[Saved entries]
● ● ● ●

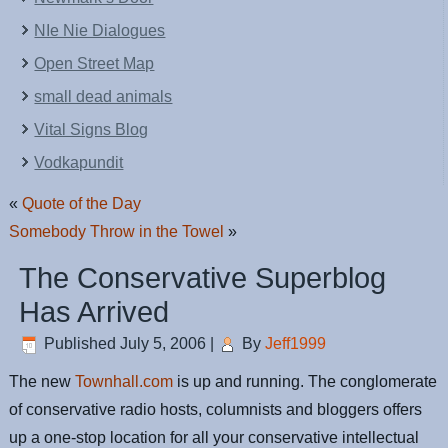
NIe Nie Dialogues
Open Street Map
small dead animals
Vital Signs Blog
Vodkapundit
«
Quote of the Day
Somebody Throw in the Towel
»
The Conservative Superblog
Has Arrived
Published
July 5, 2006
|
By
Jeff1999
The new
Townhall.com
is up and running. The conglomerate
of conservative radio hosts, columnists and bloggers offers
up a one-stop location for all your conservative intellectual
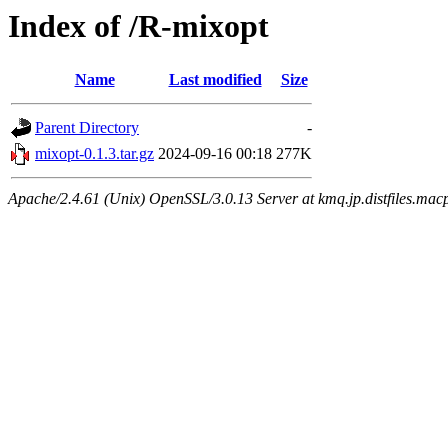
Index of /R-mixopt
Name
Last modified
Size
Parent Directory
-
mixopt-0.1.3.tar.gz
2024-09-16 00:18
277K
Apache/2.4.61 (Unix) OpenSSL/3.0.13 Server at kmq.jp.distfiles.mac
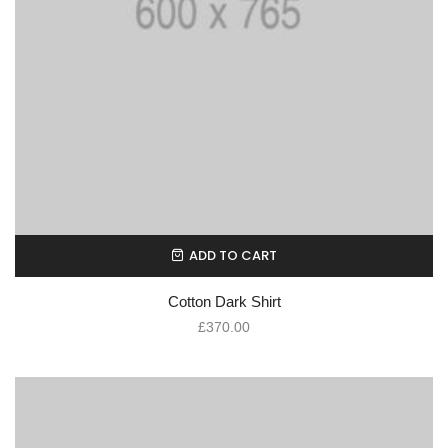
ADD TO CART
Cotton Dark Shirt
£
370.00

● ● ● ●

ASSIGNMENT
Output the stretch of the data above from the line containing "Index of /R-mixopt" through the end of the data as a numbered list. Leave out blank lines and pictures.

TASK RESULT
1. Index of /R-mixopt
2. Name
3. Last modified
4. Size
5. Parent Directory
6. -
7. mixopt-0.1.3.tar.gz
8. 2024-09-16 00:18
9. 277K
10. Apache/2.4.61 (Unix) OpenSSL/3.0.13 Server at kmq.jp.distfiles.mac
11. ADD TO CART
12. Cotton Dark Shirt
13. £
14. 370.00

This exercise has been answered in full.